Felsefe hakkında her şey…

Henry Sidgwick

18.09.2024
Henry Sidgwick

Henry Sidgwick, Viktorya döneminin en etkili etik filozoflarından biriydi ve çalışmaları Anglo-Amerikan etik ve siyaset teorisi üzerinde güçlü bir etki yaratmaya devam etmekle birlikte küresel etkisi de giderek artmaktadır.

Henry Sidgwick‘in başyapıtı olan The Methods of Ethics ilk kez 1874’te yayımlandı (yedinci baskı: 1907) ve birçok yönden klasik faydacı geleneğin -Jeremy Bentham ve James Mill ve John Stuart Mill’in geleneği- temel normatif istem olarak “en çok sayıda kişinin en büyük mutluluğu” vurgusuyla doruk noktasını oluşturdu.

Henry Sidgwick‘in bu görüşü ele alış biçimi daha öncekilerden çok daha kapsamlı ve bilimseldir ve yirminci yüzyılda faydacılar ile onları eleştirenler arasındaki tartışmaların çoğunun gündemini belirlemiştir. G. E. Moore ve Bertrand Russell’dan J. J. C. Smart ve R. M. Hare’e, Derek Parfit, Peter Singer ve Katarzyna de Lazari-Radek’e kadar faydacılar ve sonuçsalcılar Henry Sidgwick‘in yöntemlerini kendi argümanları için önemli bir kaynak olarak kabul etmişlerdir. Ancak faydacılığı etkili bir şekilde formüle etmenin ve faydacılara ve onların sempatizanlarına ilham vermenin yanı sıra, Yöntemler, faydacılık ve onun önde gelen alternatifleri arasında bir dizi sistematik, tarihsel olarak aydınlatılmış karşılaştırmalar sağladığı için etik teorinin nasıl yapılacağına dair genel bir model olarak da hizmet etmiştir.

------------

--- Verilen görev A ---
Henry Sidgwick hakkındaki alıntıda yer alan şu cümleyi İngilizceye çevirin: "Henry Sidgwick, Viktorya döneminin en etkili etik filozoflarından biriydi ve çalışmaları Anglo-Amerikan etik ve siyaset teorisi üzerinde güçlü bir etki yaratmaya devam etmekle birlikte küresel etkisi de giderek artmaktadır."
Alıntı ile kayıtlar birbirinden bağımsız iki ayrı malzemedir.

------------

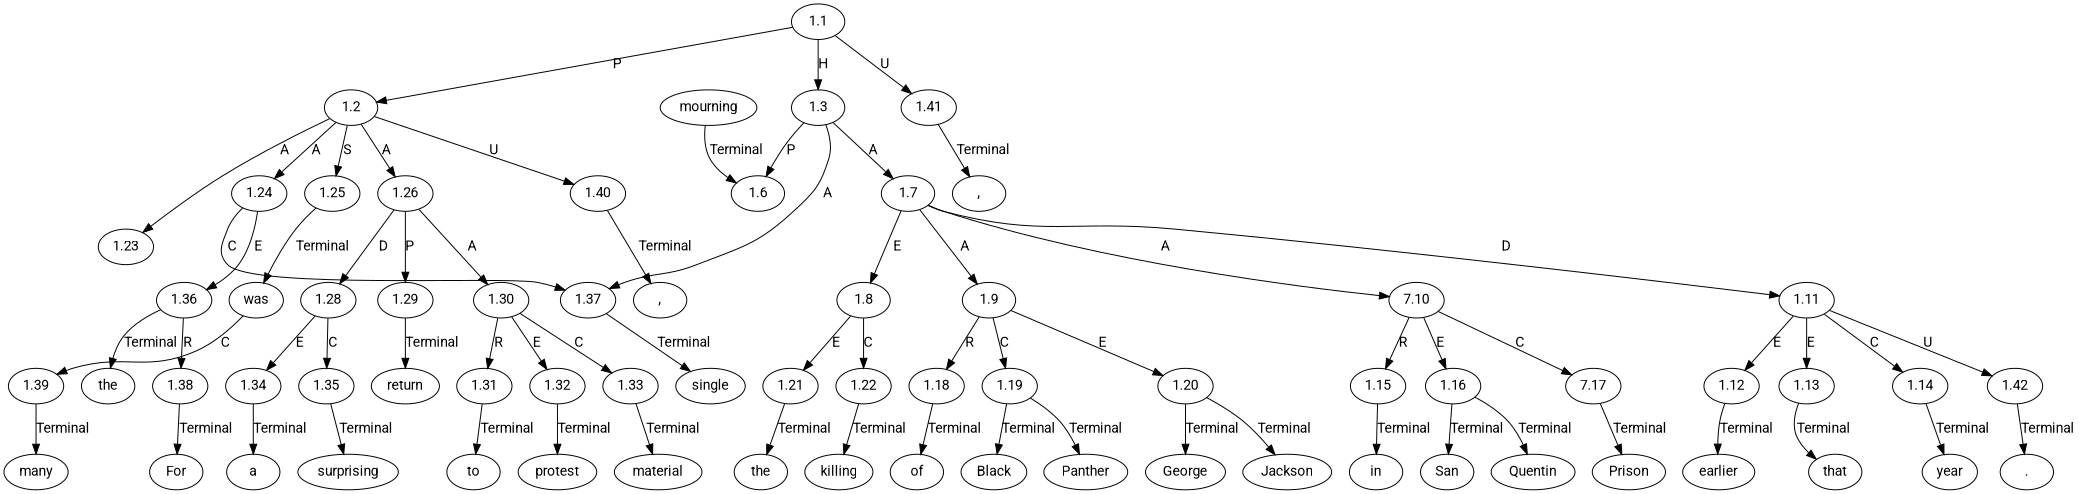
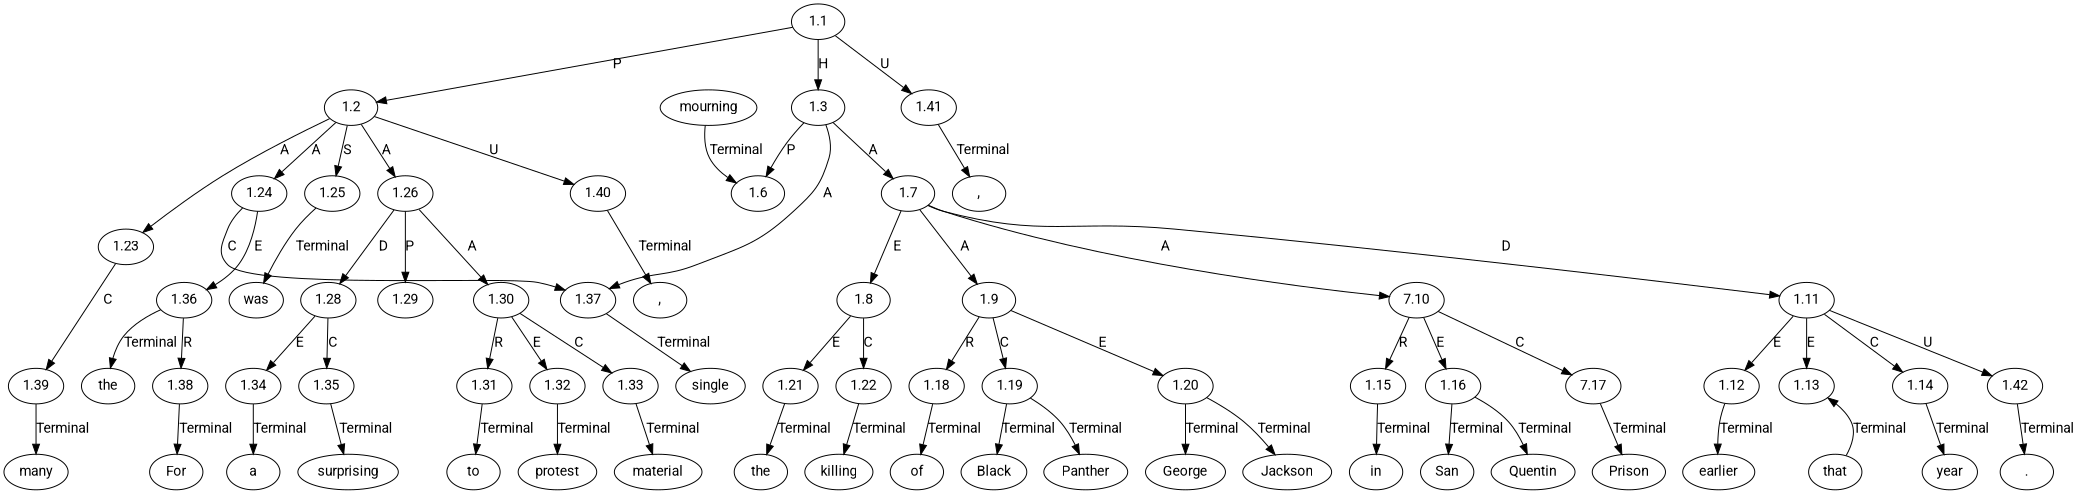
  digraph {
    fontname=Roboto
    node [fontname=Roboto ordering=out]
    edge [fontname=Roboto ordering=out]
    n1 [label=For]
    n2 [label=to]
    n3 [label=protest]
    n4 [label=material]
    n5 [label=","]
    n6 [label=mourning]
    n7 [label=1.6]
    n8 [label=the]
    n9 [label=killing]
    n10 [label=of]
    n11 [label=Black]
    n12 [label=Panther]
    n13 [label=many]
    n14 [label=George]
    n15 [label=Jackson]
    n16 [label=in]
    n17 [label=San]
    n18 [label=Quentin]
    n19 [label=Prison]
    n20 [label=earlier]
    n21 [label=that]
    n22 [label=year]
    n23 [label="."]
    n24 [label=","]
    n25 [label=the]
    n26 [label=single]
    n27 [label=was]
    n28 [label=a]
    n29 [label=surprising]
-   n30 [label=return]
    n31 [label=1.1]
    n32 [label=1.2]
    n33 [label=1.3]
    n34 [label=1.41]
    n35 [label=1.23]
    n36 [label=1.24]
    n37 [label=1.25]
    n38 [label=1.26]
    n39 [label=1.40]
    n40 [label=1.7]
    n41 [label=1.37]
    n42 [label=1.39]
    n43 [label=1.36]
    n44 [label=1.28]
    n45 [label=1.29]
    n46 [label=1.30]
    n47 [label=1.8]
    n48 [label=1.9]
    n49 [label=7.10]
    n50 [label=1.11]
    n51 [label=1.21]
    n52 [label=1.22]
    n53 [label=1.18]
    n54 [label=1.19]
    n55 [label=1.20]
    n56 [label=1.15]
    n57 [label=1.16]
    n58 [label=7.17]
    n59 [label=1.12]
    n60 [label=1.13]
    n61 [label=1.14]
    n62 [label=1.42]
    n63 [label=1.38]
    n64 [label=1.34]
    n65 [label=1.35]
    n66 [label=1.31]
    n67 [label=1.32]
    n68 [label=1.33]
    n6 -> n7 [label=Terminal]
    n31 -> n32 [label=P]
    n31 -> n33 [label=H]
    n31 -> n34 [label=U]
    n32 -> n35 [label=A]
    n32 -> n36 [label=A]
    n32 -> n37 [label=S]
    n32 -> n38 [label=A]
    n32 -> n39 [label=U]
    n33 -> n7 [label=P]
    n33 -> n40 [label=A]
    n33 -> n41 [label=A]
    n34 -> n5 [label=Terminal]
-   n27 -> n42 [label=C]
+   n35 -> n42 [label=C]
    n36 -> n41 [label=C]
    n36 -> n43 [label=E]
    n37 -> n27 [label=Terminal]
    n38 -> n44 [label=D]
    n38 -> n45 [label=P]
    n38 -> n46 [label=A]
    n39 -> n24 [label=Terminal]
    n40 -> n47 [label=E]
    n40 -> n48 [label=A]
    n40 -> n49 [label=A]
    n40 -> n50 [label=D]
    n41 -> n26 [label=Terminal]
    n42 -> n13 [label=Terminal]
    n43 -> n25 [label=Terminal]
    n43 -> n63 [label=R]
    n44 -> n64 [label=E]
    n44 -> n65 [label=C]
-   n45 -> n30 [label=Terminal]
    n46 -> n66 [label=R]
    n46 -> n67 [label=E]
    n46 -> n68 [label=C]
    n47 -> n51 [label=E]
    n47 -> n52 [label=C]
    n48 -> n53 [label=R]
    n48 -> n54 [label=C]
    n48 -> n55 [label=E]
    n49 -> n56 [label=R]
    n49 -> n57 [label=E]
    n49 -> n58 [label=C]
    n50 -> n59 [label=E]
    n50 -> n60 [label=E]
    n50 -> n61 [label=C]
    n50 -> n62 [label=U]
    n51 -> n8 [label=Terminal]
    n52 -> n9 [label=Terminal]
    n53 -> n10 [label=Terminal]
    n54 -> n11 [label=Terminal]
    n54 -> n12 [label=Terminal]
    n55 -> n14 [label=Terminal]
    n55 -> n15 [label=Terminal]
    n56 -> n16 [label=Terminal]
    n57 -> n17 [label=Terminal]
    n57 -> n18 [label=Terminal]
    n58 -> n19 [label=Terminal]
    n59 -> n20 [label=Terminal]
-   n60 -> n21 [label=Terminal]
+   n21 -> n60 [label=Terminal]
    n61 -> n22 [label=Terminal]
    n62 -> n23 [label=Terminal]
    n63 -> n1 [label=Terminal]
    n64 -> n28 [label=Terminal]
    n65 -> n29 [label=Terminal]
    n66 -> n2 [label=Terminal]
    n67 -> n3 [label=Terminal]
    n68 -> n4 [label=Terminal]
  }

------------

--- Verilen görev B ---
Kayıtlardaki satırları, kayıtların ilk satırından başlayarak "n33 [label=1.3]" içeren satır da dahil olmak üzere harfi harfine yeniden yazın. Resimleri yanıtınıza almayın.

--- Çözüm A ---
Henry Sidgwick was one of the most influential ethical philosophers of the Victorian era, and while his work continues to exert a strong influence on Anglo-American ethical and political theory, his global influence is also steadily growing.

--- Çözüm B ---
  digraph {
    fontname=Roboto
    node [fontname=Roboto ordering=out]
    edge [fontname=Roboto ordering=out]
    n1 [label=For]
    n2 [label=to]
    n3 [label=protest]
    n4 [label=material]
    n5 [label=","]
    n6 [label=mourning]
    n7 [label=1.6]
    n8 [label=the]
    n9 [label=killing]
    n10 [label=of]
    n11 [label=Black]
    n12 [label=Panther]
    n13 [label=many]
    n14 [label=George]
    n15 [label=Jackson]
    n16 [label=in]
    n17 [label=San]
    n18 [label=Quentin]
    n19 [label=Prison]
    n20 [label=earlier]
    n21 [label=that]
    n22 [label=year]
    n23 [label="."]
    n24 [label=","]
    n25 [label=the]
    n26 [label=single]
    n27 [label=was]
    n28 [label=a]
    n29 [label=surprising]
-   n30 [label=return]
    n31 [label=1.1]
    n32 [label=1.2]
    n33 [label=1.3]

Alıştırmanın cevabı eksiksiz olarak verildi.